• **ANGEZEIGTER TEXT**
Statt Pauschalrabatten werden Discounts kontextabhängig vergeben — auf Basis von Auslastung, Lebensphase oder Verhalten. Wenn die Logik sauber ist, wird aus Rabatt ein präzises Steuerwerkzeug.
Worum es geht
Beim Dynamic Discounting werden Rabatte nicht pauschal, sondern auf Basis dynamischer Kriterien gewährt — Echtzeit-Auslastung, Restbestand, Kundensegment, Buchungszeitpunkt oder Zahlungsverhalten. Ziel ist die zielgerichtete Steuerung von Auslastung, Liquidität oder Marktanteil.
Wie es in der Praxis funktioniert
- Hotellerie: Last-Minute-Discounts steuern Bettenbelegung und Restkapazität.
- Großhandel: Skonti und Frühzahler-Rabatte verbessern den Cashflow.
- Industrie: Mengen- und Bonusrabatte werden tier-basiert je Periode neu kalibriert.
Was Kunden gewinnen
- Anreize für vorteilhaftes Verhalten (frühe Zahlung, Mengenkonsolidierung).
- Faire Preise in Niedriglastzeiten.
- Transparente Mechanik bei klar kommunizierten Bedingungen.
Was Anbieter gewinnen
- Aktive Steuerung von Auslastung und Cashflow.

• **VORLIEGENDE DATEN**
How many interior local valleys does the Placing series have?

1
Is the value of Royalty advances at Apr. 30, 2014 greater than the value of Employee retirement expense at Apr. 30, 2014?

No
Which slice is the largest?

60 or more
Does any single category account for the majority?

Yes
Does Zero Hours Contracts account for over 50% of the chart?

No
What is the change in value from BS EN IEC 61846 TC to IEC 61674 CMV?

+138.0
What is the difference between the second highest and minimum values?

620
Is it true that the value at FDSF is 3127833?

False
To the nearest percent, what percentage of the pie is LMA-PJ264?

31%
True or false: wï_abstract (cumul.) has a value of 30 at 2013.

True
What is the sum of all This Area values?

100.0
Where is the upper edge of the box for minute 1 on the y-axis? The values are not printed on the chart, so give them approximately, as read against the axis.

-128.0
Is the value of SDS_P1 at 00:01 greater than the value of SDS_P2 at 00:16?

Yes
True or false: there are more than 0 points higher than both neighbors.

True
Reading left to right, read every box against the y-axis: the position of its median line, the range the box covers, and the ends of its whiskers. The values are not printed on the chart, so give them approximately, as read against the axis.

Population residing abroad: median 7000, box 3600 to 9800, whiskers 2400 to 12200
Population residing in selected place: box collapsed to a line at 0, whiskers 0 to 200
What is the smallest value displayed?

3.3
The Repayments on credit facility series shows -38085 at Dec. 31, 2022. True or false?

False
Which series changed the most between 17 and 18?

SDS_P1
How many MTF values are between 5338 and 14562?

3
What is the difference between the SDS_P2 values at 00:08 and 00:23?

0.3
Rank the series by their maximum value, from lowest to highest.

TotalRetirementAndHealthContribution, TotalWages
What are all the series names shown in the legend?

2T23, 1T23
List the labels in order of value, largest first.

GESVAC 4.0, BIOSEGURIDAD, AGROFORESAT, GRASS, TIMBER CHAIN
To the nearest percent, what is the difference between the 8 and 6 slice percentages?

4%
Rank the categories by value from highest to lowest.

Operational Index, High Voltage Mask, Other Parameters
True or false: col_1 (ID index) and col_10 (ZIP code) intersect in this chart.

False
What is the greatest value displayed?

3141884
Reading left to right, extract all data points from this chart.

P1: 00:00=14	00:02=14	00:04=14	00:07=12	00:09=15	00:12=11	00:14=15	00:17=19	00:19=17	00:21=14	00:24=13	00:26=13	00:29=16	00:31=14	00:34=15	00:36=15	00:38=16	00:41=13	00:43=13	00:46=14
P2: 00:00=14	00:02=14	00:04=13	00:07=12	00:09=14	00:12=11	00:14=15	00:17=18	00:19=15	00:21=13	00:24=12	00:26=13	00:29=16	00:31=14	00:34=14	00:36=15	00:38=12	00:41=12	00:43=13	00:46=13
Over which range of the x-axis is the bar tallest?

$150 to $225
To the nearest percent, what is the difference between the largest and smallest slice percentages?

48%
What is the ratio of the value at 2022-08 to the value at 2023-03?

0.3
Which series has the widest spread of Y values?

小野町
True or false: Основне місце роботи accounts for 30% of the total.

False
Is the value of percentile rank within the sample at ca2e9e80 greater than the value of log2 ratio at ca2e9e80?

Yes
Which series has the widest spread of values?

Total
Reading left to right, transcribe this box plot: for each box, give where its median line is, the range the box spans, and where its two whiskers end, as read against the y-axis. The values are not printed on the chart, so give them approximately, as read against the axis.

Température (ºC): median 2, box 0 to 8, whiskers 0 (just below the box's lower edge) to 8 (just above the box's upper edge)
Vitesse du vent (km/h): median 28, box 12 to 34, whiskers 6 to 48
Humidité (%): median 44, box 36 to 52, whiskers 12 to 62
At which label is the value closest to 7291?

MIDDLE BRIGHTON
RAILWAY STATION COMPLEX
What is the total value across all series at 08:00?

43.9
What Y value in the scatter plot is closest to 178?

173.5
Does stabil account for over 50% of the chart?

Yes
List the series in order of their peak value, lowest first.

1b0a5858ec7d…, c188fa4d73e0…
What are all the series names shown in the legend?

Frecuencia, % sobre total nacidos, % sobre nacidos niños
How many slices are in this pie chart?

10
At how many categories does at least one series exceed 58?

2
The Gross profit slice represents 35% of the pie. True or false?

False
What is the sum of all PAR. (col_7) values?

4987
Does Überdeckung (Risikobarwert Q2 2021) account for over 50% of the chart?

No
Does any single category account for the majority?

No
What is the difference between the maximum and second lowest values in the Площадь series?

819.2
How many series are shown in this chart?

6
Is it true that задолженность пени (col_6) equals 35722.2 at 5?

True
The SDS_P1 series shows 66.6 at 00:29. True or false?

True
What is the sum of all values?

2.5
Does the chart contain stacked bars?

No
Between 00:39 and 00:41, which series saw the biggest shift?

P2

• **AUFGABE A**
Erläutern Sie nach dem Text über Dynamic Discounting, weshalb der Großhandel Skonti und Frühzahler-Rabatte nutzt.
• **AUFGABE B**
Was steuern Last-Minute-Discounts in der Hotellerie laut dem Text über Dynamic Discounting?
• **AUFGABE C**
Führen Sie den Text über Dynamic Discounting nach dem letzten Satz weiter.
Die Daten spielen hierfür keine Rolle.

• **ANTWORTFELD A**
Skonti und Frühzahler-Rabatte verbessern den Cashflow.

• **ANTWORTFELD B**
Sie steuern Bettenbelegung und Restkapazität.

• **ANTWORTFELD C**
- Differenzierte Margen je Kundensegment ohne Listenpreisverfall.
- Schutz des regulären Preisniveaus durch konditionale Rabattlogik.
Wo Vorsicht geboten ist
- Erwartungsanker: Häufige Discounts werden zur erwarteten Norm.
- Steuerungsschwäche: Ohne klare Rabatt-Governance entsteht Konditionenchaos.
- Verhaltensanreize: Falsch gesetzte Logik belohnt unerwünschte Muster.
Wann passt die Methode?
Dynamic Discounting eignet sich für Branchen mit Kapazitätsbindung, Zeitdruck oder Volumenelastizität. Voraussetzung ist eine saubere Konditionen-Governance — andernfalls wird das Instrument zum Mengenrabatt-Wildwuchs, der Margen ohne Steuerwirkung erodiert.